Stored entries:
──────────────────────────────

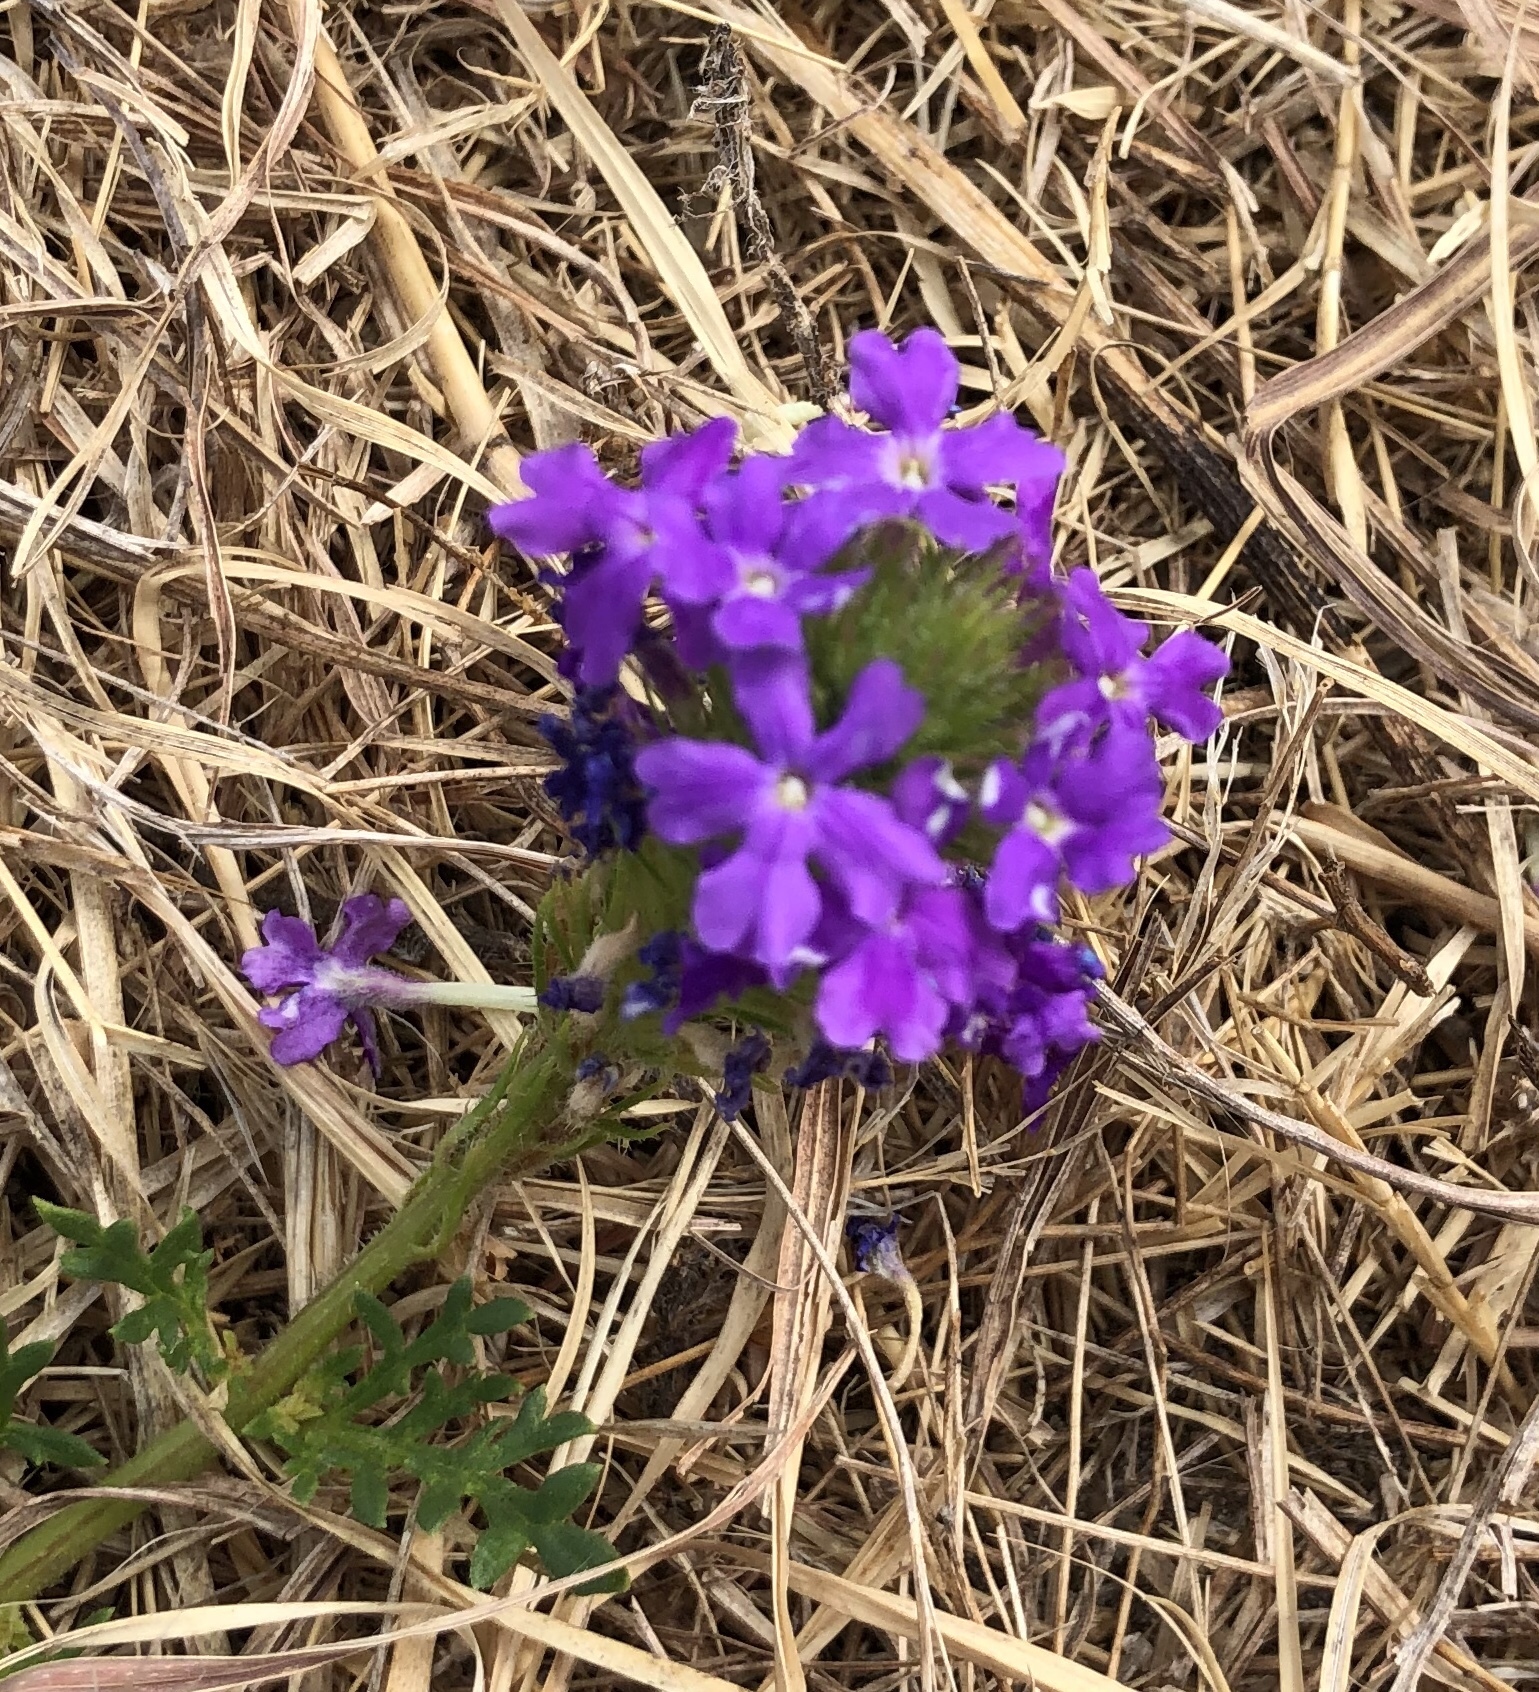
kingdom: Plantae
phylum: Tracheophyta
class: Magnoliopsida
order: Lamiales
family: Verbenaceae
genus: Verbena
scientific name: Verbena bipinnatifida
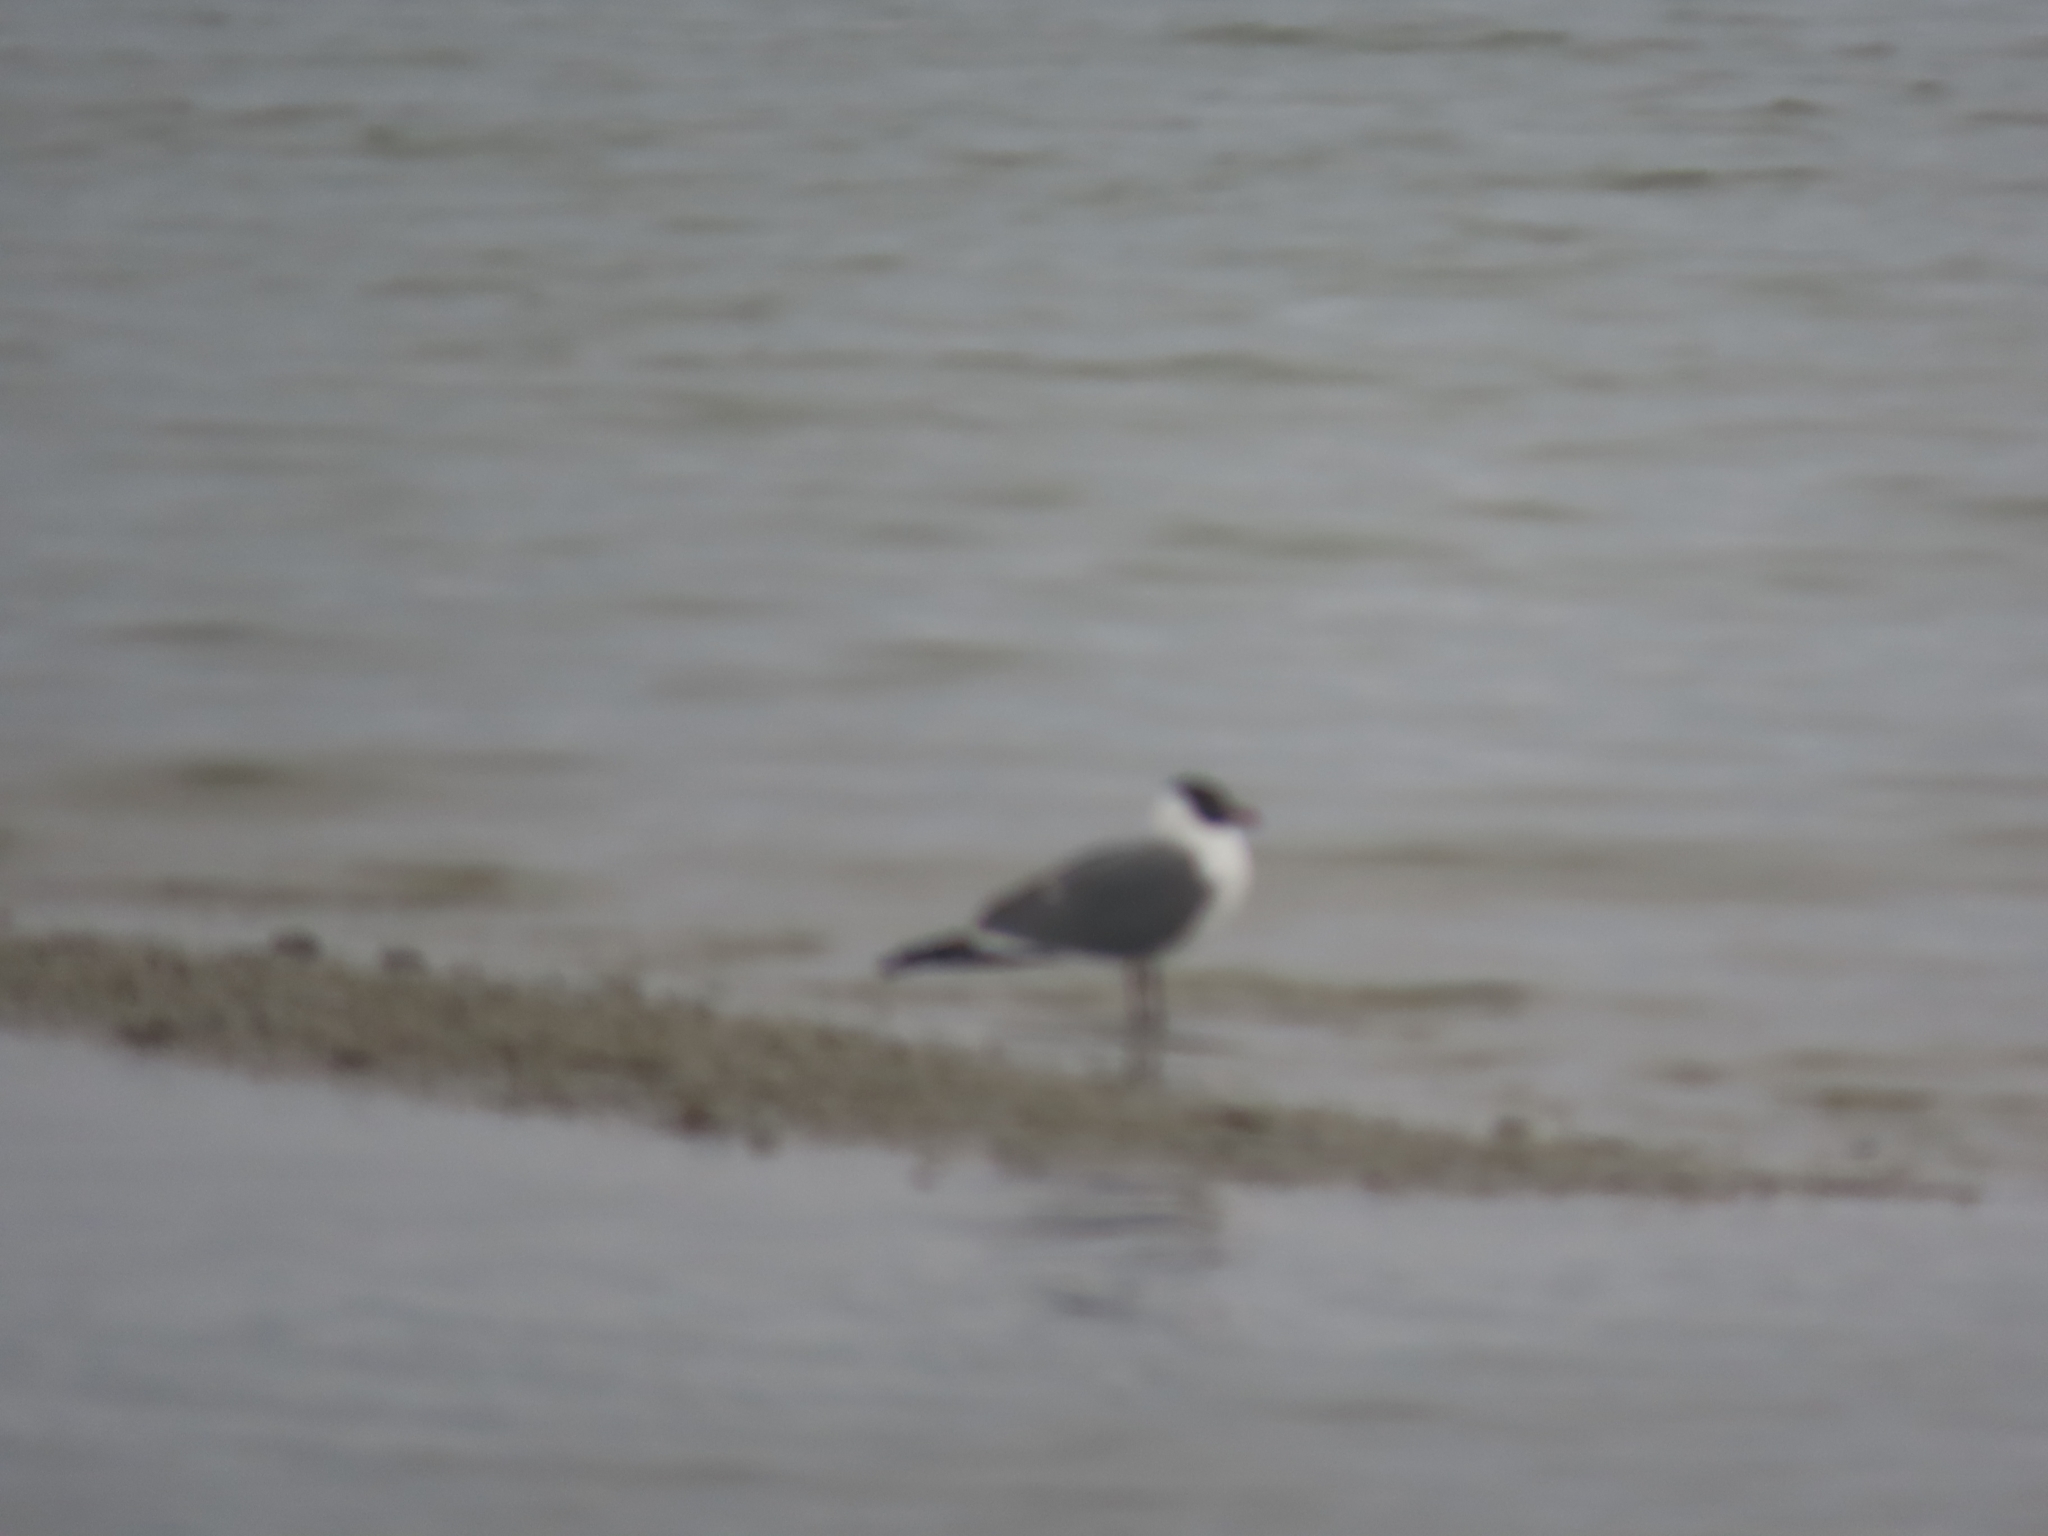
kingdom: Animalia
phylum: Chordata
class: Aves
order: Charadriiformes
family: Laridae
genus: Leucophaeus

──────────────────────────────

## Aim of the task
Retype every line of the records above without changing anything, and leave the pictures out of your answer.

## Problem solution
kingdom: Plantae
phylum: Tracheophyta
class: Magnoliopsida
order: Lamiales
family: Verbenaceae
genus: Verbena
scientific name: Verbena bipinnatifida
kingdom: Animalia
phylum: Chordata
class: Aves
order: Charadriiformes
family: Laridae
genus: Leucophaeus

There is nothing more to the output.